The XRD patterns of the investigated samples were measured using an X-ray diffractometer D2 PHASER (Bruker, Karlsruhe, Germany). The measurements were performed in the 2θ range of 10–90°.

3.4. Electrochemical Measurements of HER and OER

The performance of the synthesized samples was evaluated using a PGSTAT100 potentiostat/galvanostat (Metrohm Autolab B. V., Utrecht, The Netherlands). A standard three-electrode cell was used, where the working electrode was NiFe/Cu/PI with a geometric surface area of 2 cm². The reference and counter electrodes were Ag/AgCl (3 M KCl) and glassy carbon (GC), respectively. Linear sweep voltammograms (LSVs) were recorded in an N₂-saturated 1 M KOH solution at a scan rate of 2 mV s⁻¹. For comparison, a Ni foam electrode (2 cm²) was used. All reported potential values were referred to the reversible hydrogen electrode (E_RHE) according to the following Equation (12):

E_RHE = E_measured + 0.059·pH + E_{Ag/AgCl (3 M KCl)}

(12)

where E_{Ag/AgCl (3 M KCl)} = 0.210 V.

The HER and OER current densities presented in this paper have been scaled to the geometric area of the catalysts.

A two-electrode water electrolysis cell was constructed using two of the same Ni₆₀Fe₄₀/Cu/PI electrodes as the anode and the cathode. The energy efficiency of the cell was calculated using the following equation:

η_electrolyzer = E_th/V_{e at j}

(13)

where E_th = 1.23 V; V_{e at j} is the input voltage required to drive the electrolysis at the current density of interest. The energy efficiency calculated in this study was obtained at j = 10 mA cm⁻².
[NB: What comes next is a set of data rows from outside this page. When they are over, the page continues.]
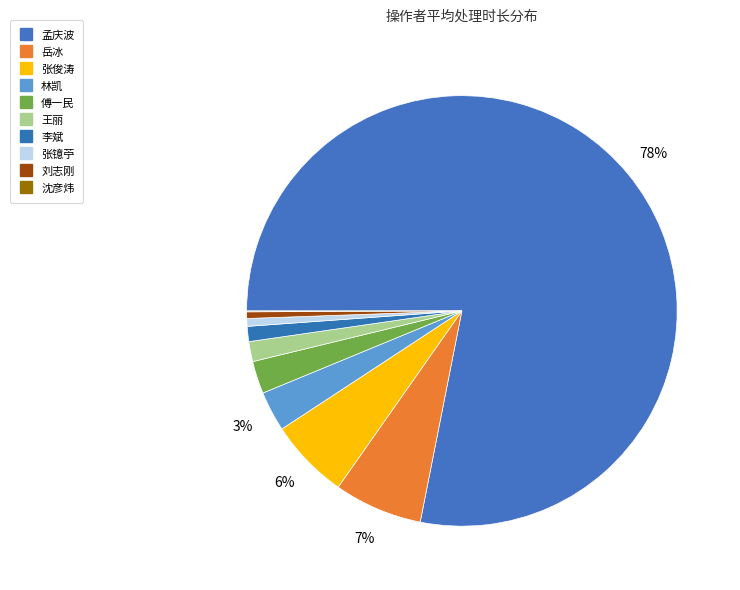

Do 沈彦炜 and 岳冰 together represent more than half of the pie?

No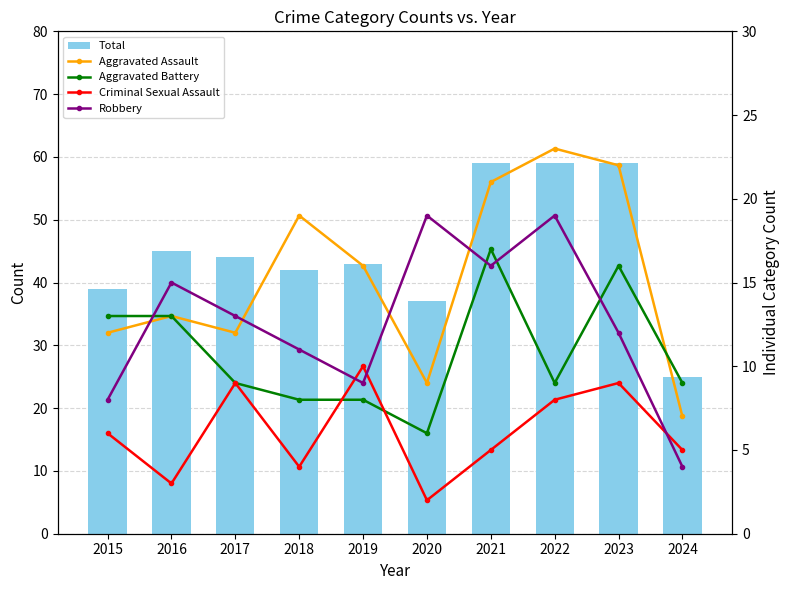

Which series has the largest total across all categories?

Total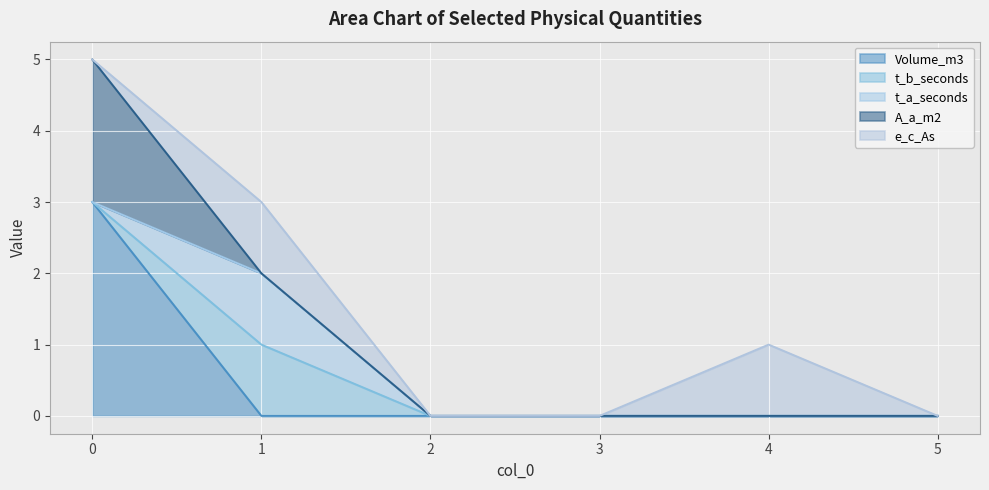

The value of e_c_As at 5 is 0. True or false?

True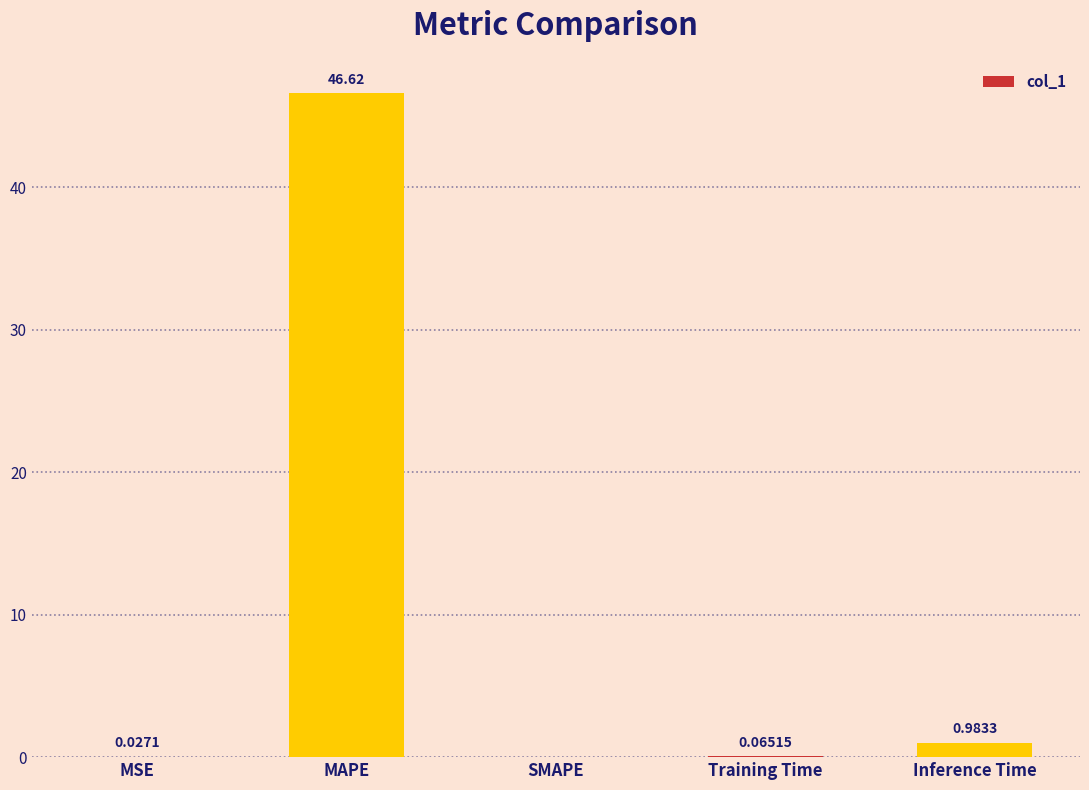

Where is the data nearest to the value 23?

Inference Time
The turnover frequency (TOF) value was calculated using the following Equation (14) [56]:

TOF = j × A/4 × F × n

(14)

where j is the current density at an overpotential of 600 mV, A is the geometric surface area of the electrode, F is the Faraday constant (96,485 C mol⁻¹), 4 is the number of electrons transferred in the OER, and n is the number of moles of all metal ions calculated from the ICP-OES results.

4. Conclusions

In this study, we highlighted a promising strategy to fabricate cost-effective and flexible catalysts for electrochemical water-splitting devices. NiFe coatings containing different contents of Ni and Fe have been plated on the flexible copper-coated polyimide surface using the low-cost and straightforward electroless metal-plating method and morpholine borane as a reducing agent. It was found that the most promising catalysts for HER and OER are Ni₈₀Fe₂₀/Cu/PI and Ni₆₀Fe₄₀/Cu/PI catalysts, respectively. The Ni₈₀Fe₂₀/Cu/PI catalyst exhibited the lowest overpotential value of −202.7 mV for the HER to obtain a current density of 10 mA cm⁻², while the lowest OER overpotential (344.7 mV) was observed for the Ni₆₀Fe₄₀/Cu/PI catalyst to obtain a current density of 10 mA cm⁻². A cell potential of 1.85 V at 10 mA cm⁻² was achieved by employing the developed flexible Ni₆₀Fe₄₀/Cu/PI catalyst as the anode and the cathode (Ni₆₀Fe₄₀/Cu/PI‖Ni₆₀Fe₄₀/Cu/PI). The exploration of the bifunctional electrocatalysts for overall water splitting by Ni_xFe_y deposited on Cu-coated polyimide provides insights into the future design of composite electrocatalysts for the production of hydrogen via electrochemical water splitting.